Lt. Gen. Walter Sharp, the head of strategic plans and policy for the Joint Chiefs of Staff, said the results establish, among other things, that the people of Iraq maintain high confidence in the abilities of Iraqi security forces and oppose the insurgency - two key U.S. objectives.
Measuring success in the war on terrorism likely will prove more complicated. There's no identifiable battlefield and those plotting against the interests of the U.S. and others cloak themselves in secrecy.
Tim Roemer, a former Indiana congressman and member of the 9/11 Commission who serves as president of the Center for National Policy, a non-partisan think tank, said one of the determining factors of success the Pentagon and others need to consider in assessing success should center on the ability of the United States to prevent the creation of future terrorists.
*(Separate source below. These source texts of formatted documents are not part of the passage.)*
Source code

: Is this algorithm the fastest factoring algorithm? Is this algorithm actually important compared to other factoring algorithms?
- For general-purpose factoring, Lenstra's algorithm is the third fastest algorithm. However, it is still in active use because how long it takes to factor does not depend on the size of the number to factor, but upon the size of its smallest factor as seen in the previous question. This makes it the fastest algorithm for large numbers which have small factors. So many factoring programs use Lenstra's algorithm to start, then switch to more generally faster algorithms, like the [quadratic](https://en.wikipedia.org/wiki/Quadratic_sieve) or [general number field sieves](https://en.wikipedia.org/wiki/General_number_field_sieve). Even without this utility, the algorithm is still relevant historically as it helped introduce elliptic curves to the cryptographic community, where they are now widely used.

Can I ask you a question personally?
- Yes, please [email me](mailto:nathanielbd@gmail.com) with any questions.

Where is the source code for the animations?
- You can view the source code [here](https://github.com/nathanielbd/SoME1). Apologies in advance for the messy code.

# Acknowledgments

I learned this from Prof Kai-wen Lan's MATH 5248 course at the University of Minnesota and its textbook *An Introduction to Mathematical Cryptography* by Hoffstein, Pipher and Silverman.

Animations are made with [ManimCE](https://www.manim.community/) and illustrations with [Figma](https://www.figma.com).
"Our troops can prevail on the battlefield, our intelligence agencies can identify terrorist cells and our defensive measure can foil plots, but the long term key to our national security is isolating the extremists and radical terrorists by helping create a competing and more powerful vision of the future of the Middle East and the Muslim world," Roemer said, adding that it is essential to the long-term success of the war on terrorism to support the voices of moderation in the Islamic world.
"To date, effective long-term initiatives have been piecemeal and have paled in comparison with the resources dedicated to attacking terrorists and protecting the homeland," he said.
Arnaud de Borchgrave, director of the Transnational Threats Project at the Center for Strategic and International Studies in Washington, said any measurement will show the war in Iraq "has served as a recruitment poster for al Qaeda and the Iraqi insurgency"' and that the growing network of Islamist terrorists has only become energized.
Three years into Operation Iraqi Freedom, de Borchgrave said, "anti-Americanism is now deeply entrenched in much of the world,'' fueled in part by the perception that "we have long lost our moral compass and the moral high ground."
"Terrorism is a weapons system," de Borchgrave said. "From time immemorial it has been the weapon of the weak against the strong. The real war on terror is about culture, ideas and perceptions as much as roadside bombs and suicide bombs."